▶ _AUFGABE_
Schreibe den Text über den Stadionbesuch beim RC Lens im Anschluss an seinen letzten Satz weiter.

▶ _AUSGANGSTEXT_
★ ★ ★

Sang et Or

Über den Racing Club Lens hatte ich ja schon im April geschrieben, als ich ein Spiel besuchen wollte, aber an einer kurzfristigen Verlegung gescheitert bin. Jetzt bin ich – total zufällig natürlich ? – wieder in der Nähe (von Cambrai sind es etwa 40 Kilometer), und dieses Mal klappt es.

Zu Gast ist der FC Sochaux, und Lens gewinnt mit 2:0. Daß der RC Lens kein normaler Verein ist, zeigt sich an den über 29.000 Zuschauern, die dieses Zweitligaspiel sehen wollen. In der französischen Ligue 2 kommen sonst je nach Verein auch mal bloß 2.000…

Vor dem Spiel bietet die Haupttribüne eine große Choreographie:

Und zu Beginn der zweiten Halbzeit singt das Stadion die Hymne des Nordens: “Au Nord, c’étaient les corons…”

Cambrai

Ich hätte nicht damit gerechnet, daß er ausgerechnet in Cambrai residiert.

★ ★ ★

▶ _BEREITGESTELLTE ANGABEN_
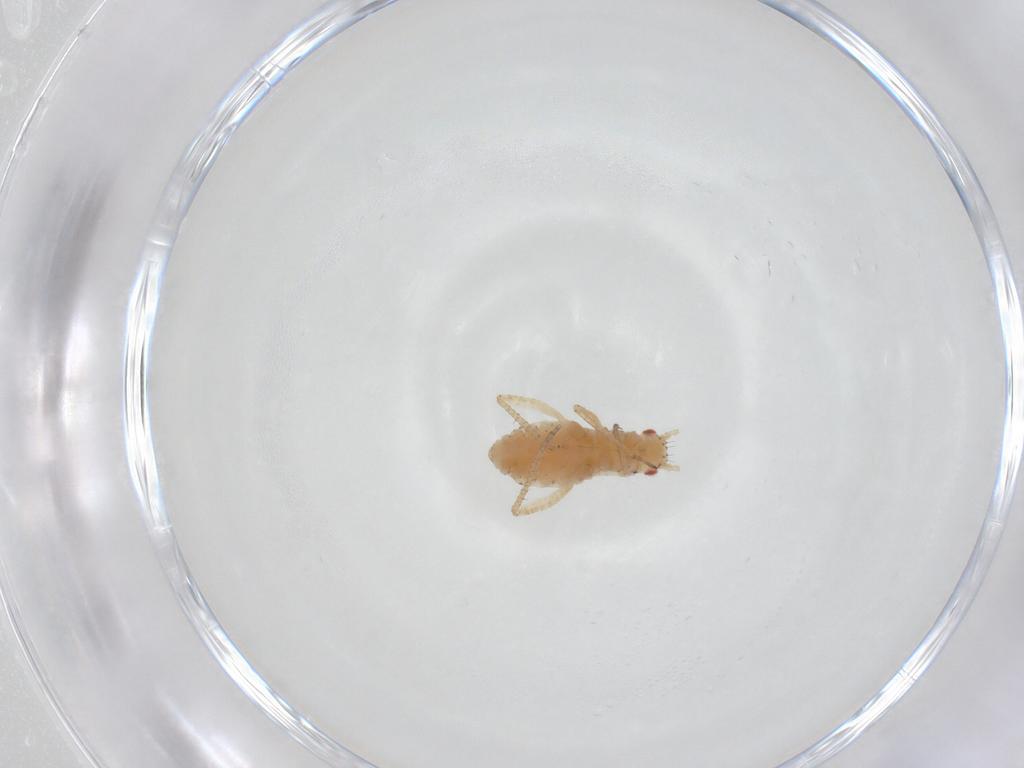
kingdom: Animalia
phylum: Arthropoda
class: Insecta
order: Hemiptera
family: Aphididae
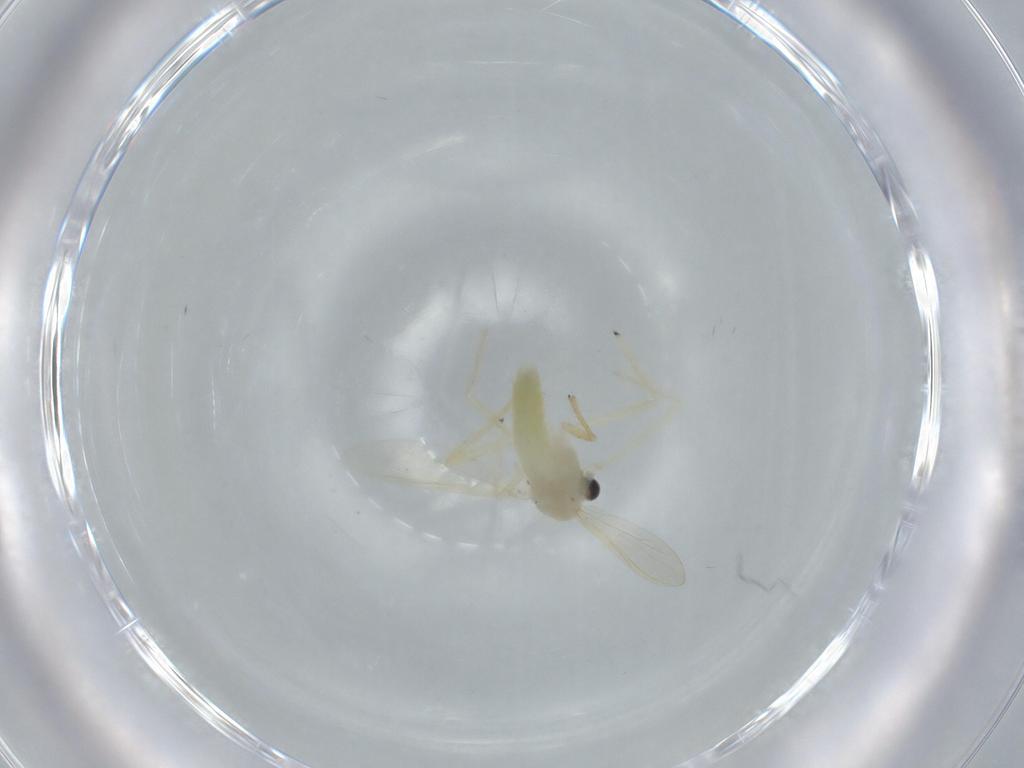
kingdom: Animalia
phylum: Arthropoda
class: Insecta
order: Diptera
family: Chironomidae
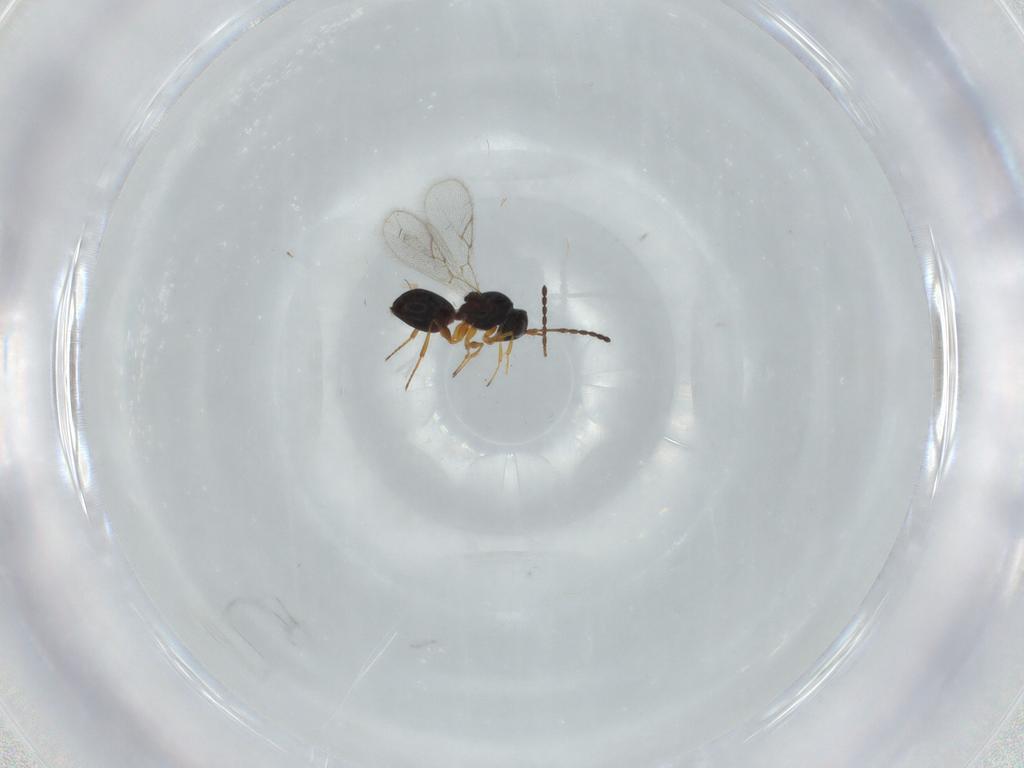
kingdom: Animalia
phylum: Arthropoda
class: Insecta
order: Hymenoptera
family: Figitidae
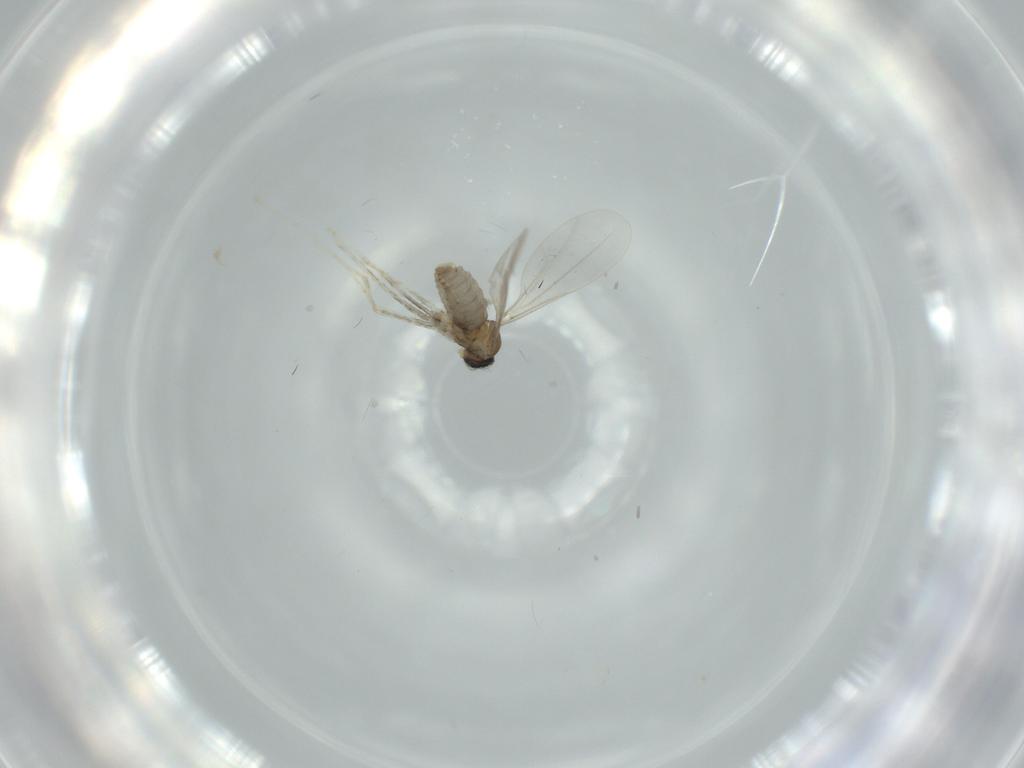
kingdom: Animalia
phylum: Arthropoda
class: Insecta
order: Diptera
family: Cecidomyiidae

★ ★ ★

▶ _ANTWORT ZUR AUFGABE_
Und das Gebäude ist auch nicht sehr feudal. Der Roi des Lapins Voyageurs jedenfalls ist das nicht.

Cambrai gehört schon zu den Städten des Ballungsraumes im Bassin Minier im französischen Norden. Zentrum der Stadt ist die Grand’Place mit dem wuchtigen Rathaus.

Ein paar Schritte weiter steht die Kathedrale Notre-Dame-de-Grâce:

Und auch sonst bietet Cambrai eine Menge beeindruckender Gebäude; die Stadt war im 19. Jahrhundert ein bedeutendes Zentrum der Textilindustrie und entsprechend wohlhabend, ist aber deutlich älter. Das bezeugt zum Beispiel die Porte de Paris aus dem 14. Jahrhundert.

Le Quesnoy

Im Bereich zwischen den Festungen von Valenciennes und Maubeuge sicherte die Festungsstadt Le Quesnoy die französische Nordgrenze.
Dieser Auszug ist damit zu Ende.